BMO apparently no longer dreads “the phone call.”
That, of course, refers to the infamous calls from the Department of Finance discouraging banks from pricing below 3 per cent. Former Minister of Finance Jim Flaherty seemingly took pride in those calls, publicizing them in the media.
But the Flaherty era is now over and, coincidence or not, BMO is back in the 2.99% business.
BMO’s current 2.99% special is far from the lowest 5-year fixed rate in the market. Brokers and non-bank lenders have been sub-3% for a while now.

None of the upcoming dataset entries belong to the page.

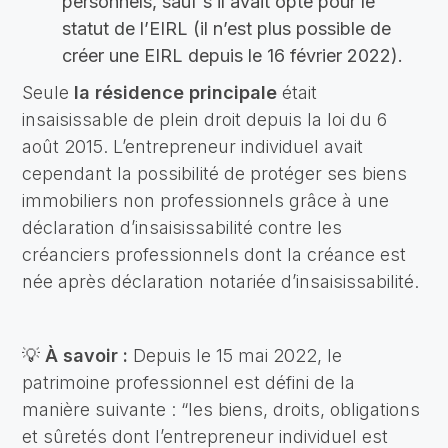
personnels, sauf s’il avait opté pour le
statut de l’EIRL (il n’est plus possible de
créer une EIRL depuis le 16 février 2022).
Seule
la résidence principale
était
insaisissable de plein droit depuis la loi du 6
août 2015. L’entrepreneur individuel avait
cependant la possibilité de protéger ses biens
immobiliers non professionnels grâce à une
déclaration d’insaisissabilité contre les
créanciers professionnels dont la créance est
née après déclaration notariée d’insaisissabilité.
💡
À savoir :
Depuis le 15 mai 2022, le
patrimoine professionnel est défini de la
manière suivante : “les biens, droits, obligations
et sûretés dont l’entrepreneur individuel est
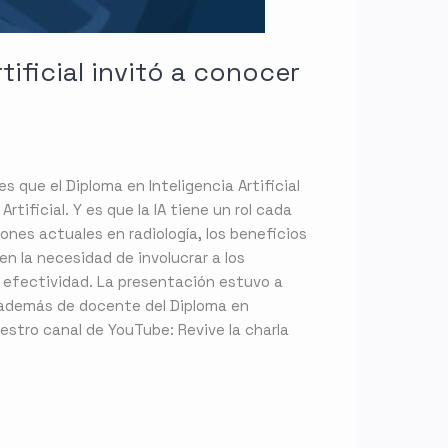
tificial invitó a conocer
s que el Diploma en Inteligencia Artificial
rtificial. Y es que la IA tiene un rol cada
ones actuales en radiología, los beneficios
en la necesidad de involucrar a los
or efectividad. La presentación estuvo a
 además de docente del Diploma en
nuestro canal de YouTube: Revive la charla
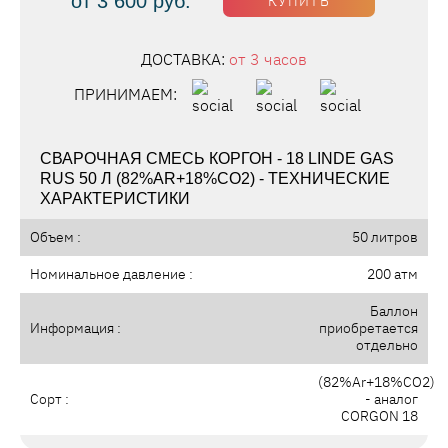
от 3 600 руб.
КУПИТЬ
ДОСТАВКА:
от 3 часов
ПРИНИМАЕМ:
СВАРОЧНАЯ СМЕСЬ КОРГОН - 18 LINDE GAS
RUS 50 Л (82%AR+18%CO2) - ТЕХНИЧЕСКИЕ
ХАРАКТЕРИСТИКИ
Объем :
50 литров
Номинальное давление :
200 атм
Баллон
Информация :
приобретается
отдельно
(82%Ar+18%CO2)
Сорт :
- аналог
CORGON 18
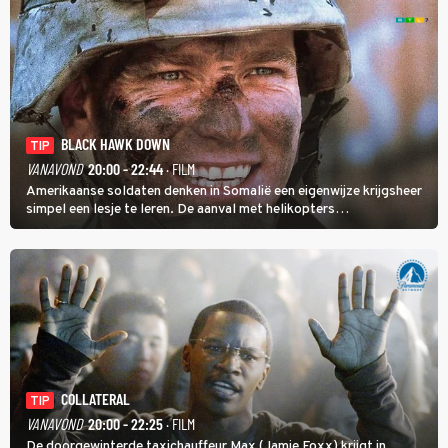
BLACK HAWK DOWN
TIP
VANAVOND
20:00 - 22:44
· FILM
Amerikaanse soldaten denken in Somalië een eigenwijze krijgsheer
simpel een lesje te leren. De aanval met helikopters
verloopt in Black Hawk down dramatisch.
COLLATERAL
TIP
VANAVOND
20:00 - 22:25
· FILM
De doorgewinterde taxichauffeur Max (Jamie Foxx) krijgt in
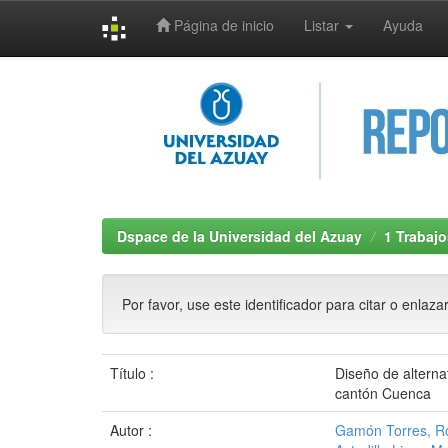
Página de inicio
Listar
Ayuda
Skip
navigation
Dspace de la Universidad del Azuay
1 Trabajo
Por favor, use este identificador para citar o enlaza
Título :
Diseño de alternat
cantón Cuenca
Autor :
Gamón Torres, R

Moreover, BMO’s rate only (officially) applies to its restrictive “Low Rate” mortgage. That product’s limitations include a fully-closed term (barring bona fide sale or refinance with BMO), a non-discounted penalty calculation, lower pre-payment privileges (10% annually), lower optional payment increases (10% annually), no optional HELOC (ReadiLine), no BMO Cash Account (a great feature), no Skip-a-payment and a 25-year maximum amortization.
That said, you can bet your deed that BMO and/or other banks will come very close to 2.99%, if not match it in some cases, for a full-featured mortgage.

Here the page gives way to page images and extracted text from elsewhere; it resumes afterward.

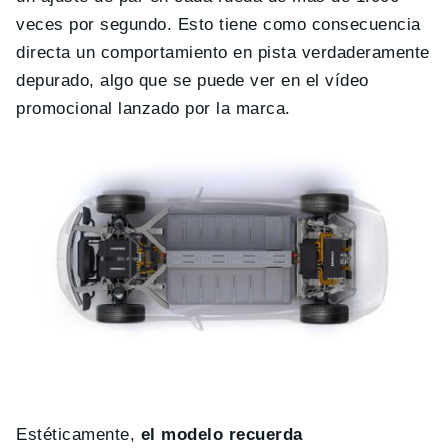
veces por segundo. Esto tiene como consecuencia
directa un comportamiento en pista verdaderamente
depurado, algo que se puede ver en el vídeo
promocional lanzado por la marca.
Estéticamente,
el modelo recuerda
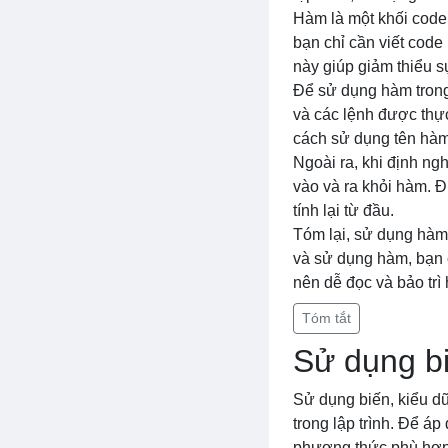
Hàm là một khối code 
bạn chỉ cần viết code
này giúp giảm thiểu s
Để sử dụng hàm trong 
và các lệnh được thực
cách sử dụng tên hàm
Ngoài ra, khi định ng
vào và ra khỏi hàm. Đ
tính lại từ đầu.
Tóm lại, sử dụng hàm 
và sử dụng hàm, bạn c
nên dễ đọc và bảo trì
Tóm tắt
Sử dụng bi
Sử dụng biến, kiểu dữ
trong lập trình. Để á
phương thức phù hợp 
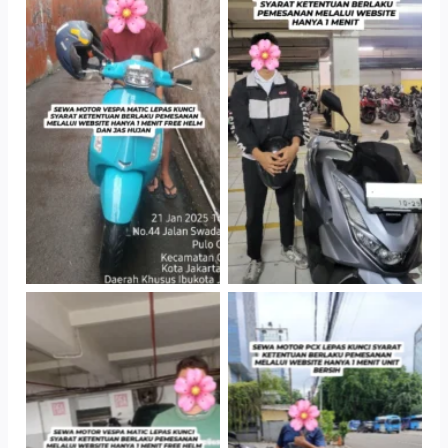
TNo Caption
TNo Caption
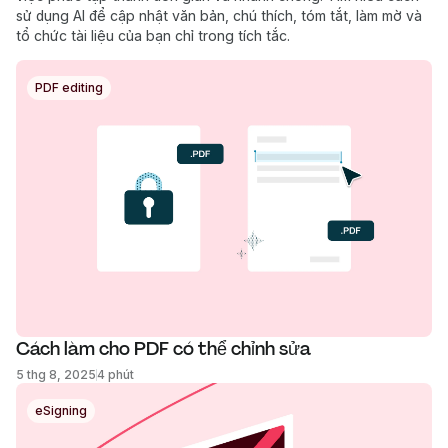
sử dụng AI để cập nhật văn bản, chú thích, tóm tắt, làm mờ và
tổ chức tài liệu của bạn chỉ trong tích tắc.
PDF editing
Cách làm cho PDF có thể chỉnh sửa
5 thg 8, 2025
4 phút
eSigning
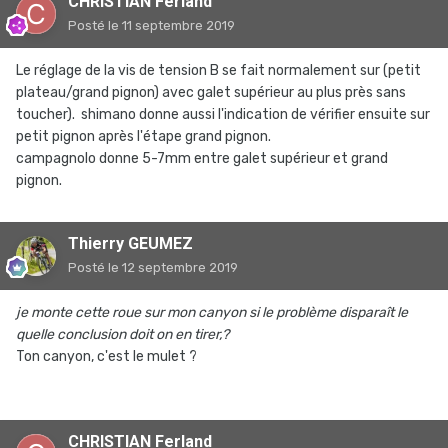
CHRISTIAN Ferland
Posté
le 11 septembre 2019
Le réglage de la vis de tension B se fait normalement sur (petit
plateau/grand pignon) avec galet supérieur au plus près sans
toucher). shimano donne aussi l'indication de vérifier ensuite sur
petit pignon après l'étape grand pignon.
campagnolo donne 5-7mm entre galet supérieur et grand
pignon.
Thierry GEUMEZ
Posté
le 12 septembre 2019
je monte cette roue sur mon canyon si le problème disparaît le
quelle conclusion doit on en tirer,?
Ton canyon, c'est le mulet ?
CHRISTIAN Ferland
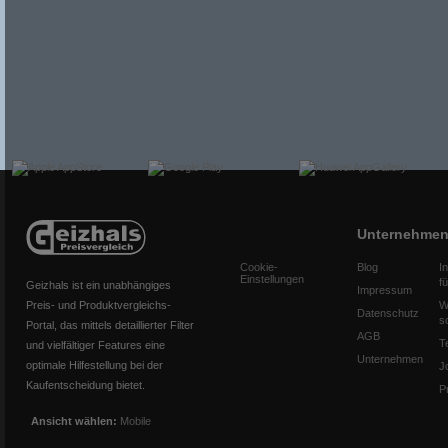
Unternehme
Cookie-
Blog
I
Einstellungen
f
Geizhals ist ein unabhängiges
Impressum
Preis- und Produktvergleichs-
W
Datenschutz
s
Portal, das mittels detaillierter Filter
AGB
T
und vielfältiger Features eine
Unternehmen
optimale Hilfestellung bei der
J
Kaufentscheidung bietet.
P
Ansicht wählen:
Mobile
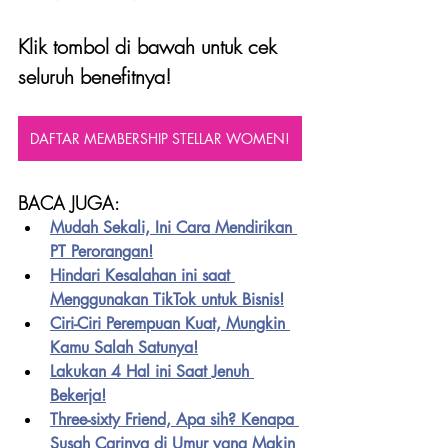
Klik tombol di bawah untuk cek 
seluruh benefitnya!
DAFTAR MEMBERSHIP STELLAR WOMEN!
BACA JUGA:
Mudah Sekali, Ini Cara Mendirikan 
PT Perorangan!
Hindari Kesalahan ini saat 
Menggunakan TikTok untuk Bisnis!
Ciri-Ciri Perempuan Kuat, Mungkin 
Kamu Salah Satunya!
Lakukan 4 Hal ini Saat Jenuh 
Bekerja!
Three-sixty Friend, Apa sih? Kenapa 
Susah Carinya di Umur yang Makin 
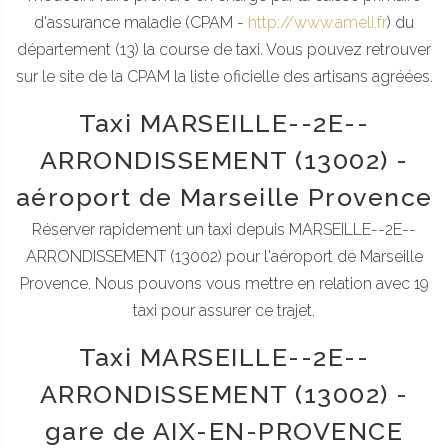
d'assurance maladie (CPAM -
http://www.ameli.fr
) du
département (13) la course de taxi. Vous pouvez retrouver
sur le site de la CPAM la liste oficielle des artisans agréées.
Taxi MARSEILLE--2E--
ARRONDISSEMENT (13002) -
aéroport de Marseille Provence
Réserver rapidement un taxi depuis MARSEILLE--2E--
ARRONDISSEMENT (13002) pour l'aéroport de Marseille
Provence. Nous pouvons vous mettre en relation avec 19
taxi pour assurer ce trajet.
Taxi MARSEILLE--2E--
ARRONDISSEMENT (13002) -
gare de AIX-EN-PROVENCE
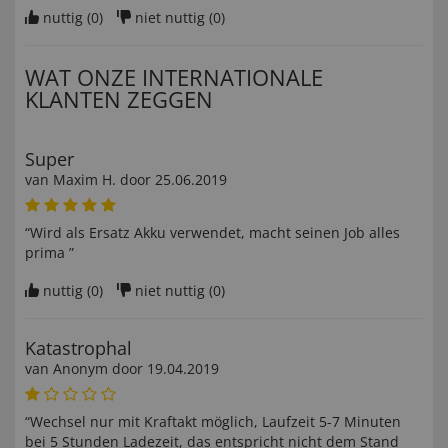
nuttig (
0
)
niet nuttig (
0
)
WAT ONZE INTERNATIONALE
KLANTEN ZEGGEN
Super
van
Maxim H
. door
25.06.2019
“Wird als Ersatz Akku verwendet, macht seinen Job alles
prima ”
nuttig (
0
)
niet nuttig (
0
)
Katastrophal
van Anonym door
19.04.2019
“Wechsel nur mit Kraftakt möglich, Laufzeit 5-7 Minuten
bei 5 Stunden Ladezeit, das entspricht nicht dem Stand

The 2.99% rate has become a psychological benchmark in mortgage pricing. It’s the number that many remember most when evaluating the rate they’ve negotiated.
BMO has been incredibly successful at using this number to its advantage, getting media play at every opportunity (latest example).
Its spread on this mortgage is currently 130 basis points over the 5-year government bond. Until recently, 150+ bps has been more normal for 5-year money. That suggests BMO and the other banks are stepping up their games in the key spring buying season.